Thanks for the explanation.

So in the case of Mr.Money (a non-swiss resident) the strategy isn’t worthwhile as the withholding tax is already priced into the SMI futures and other swiss indices. Wouldn’t that offer an arbitrage opportunity for swiss residents though? Sell futures and buy the underlying during dividend season? Probably not very interesting absolute yields but possibly interesting in this low rate environment.

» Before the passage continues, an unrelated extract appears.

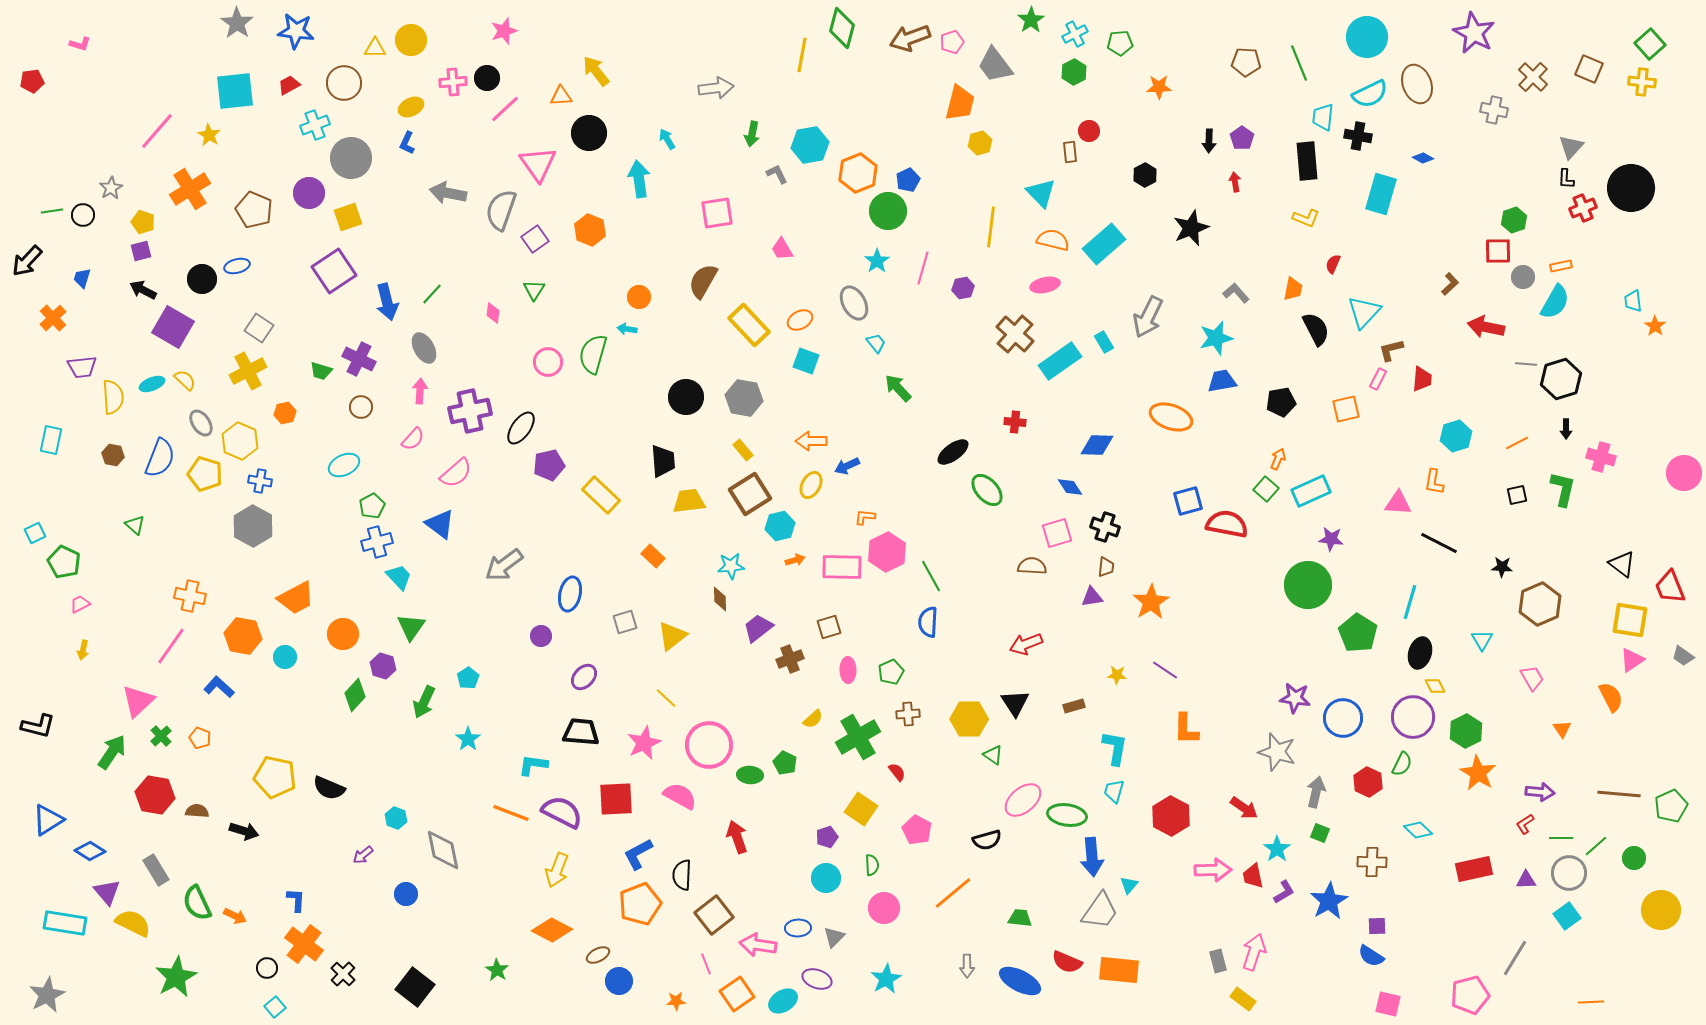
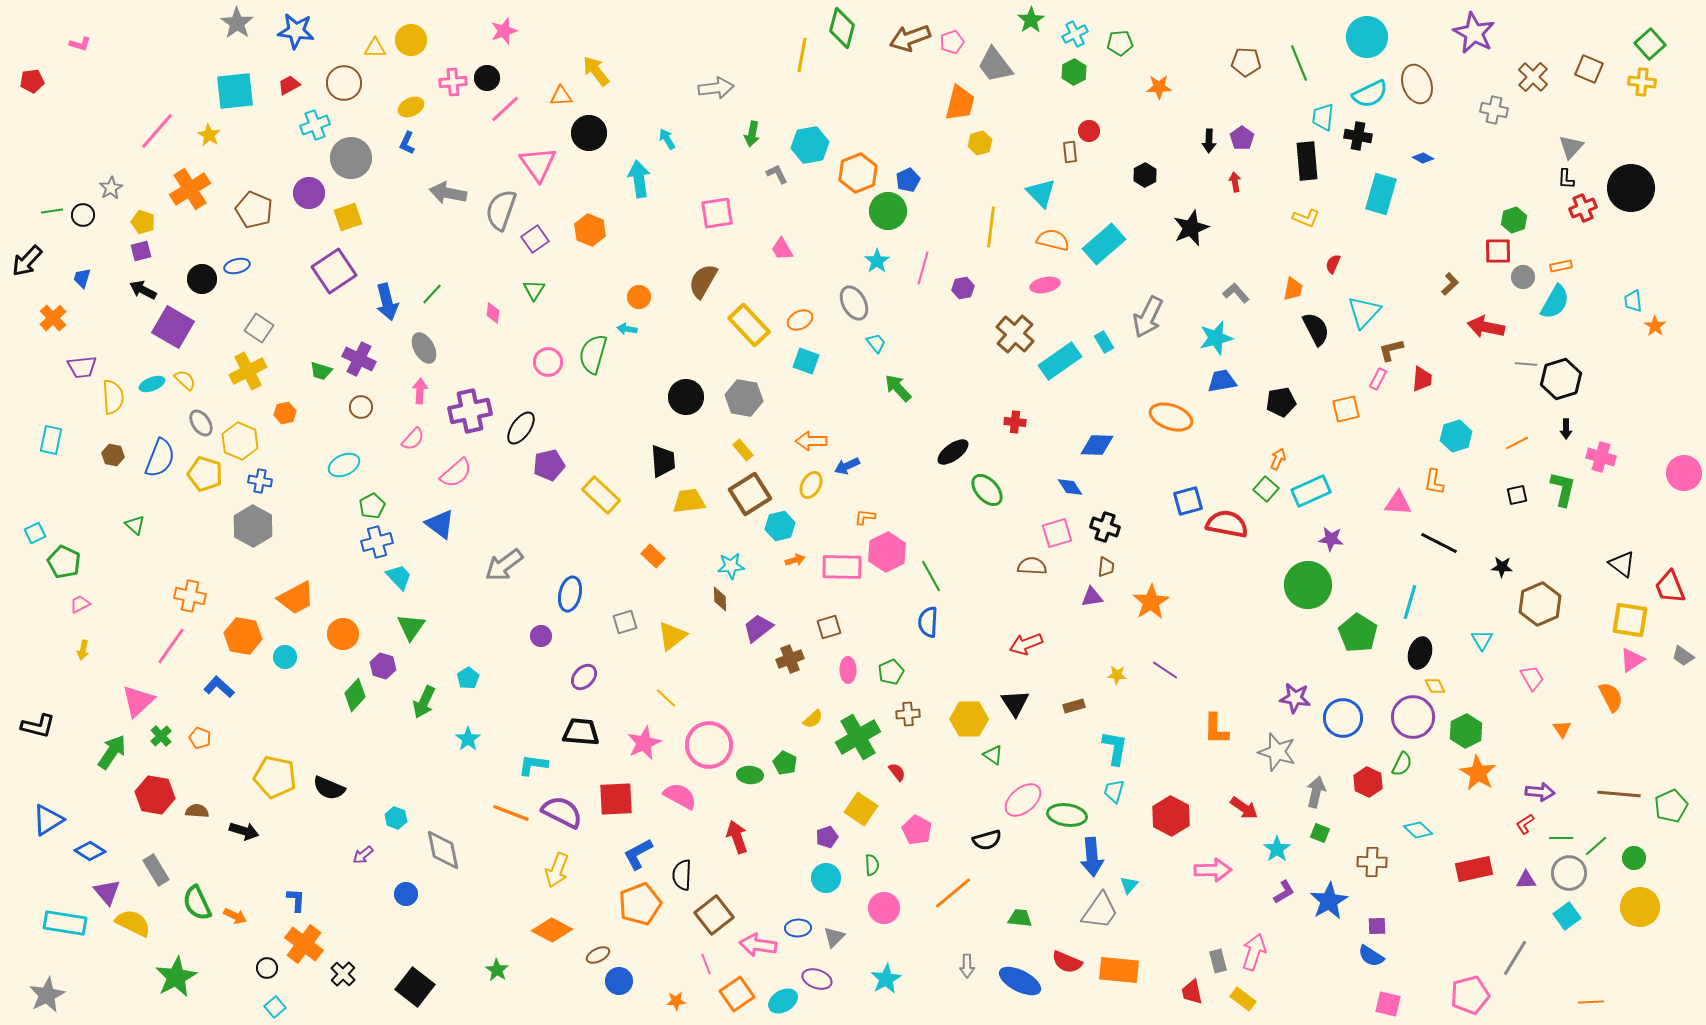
orange L-shape at (1186, 729): moved 30 px right
red trapezoid at (1253, 876): moved 61 px left, 116 px down
yellow circle at (1661, 910): moved 21 px left, 3 px up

More importantly the future strategy is probably interesting for swiss residents still (as long as the professional trader denomination is avoided), isn’t it? I.e. roll the futures rather than own the ETFs (with the exception of the swiss market ETFs obviously for the reason you highlighted above).

Thanks

Yes is would offer an arbitrage opportunity exactly as you describe were it not for the fact that the Swiss tax authorities regard this as a tax avoidance scheme and will not reimburse the withholding tax if they are aware your position is hedged (I doubt the arbitrage would be profitable/sufficiently profitable at retail transaction costs/prices even without the tax avoidance problem).

I think that is probably right although I have never checked the pricing to confirm it works in practice given the professional trader problem.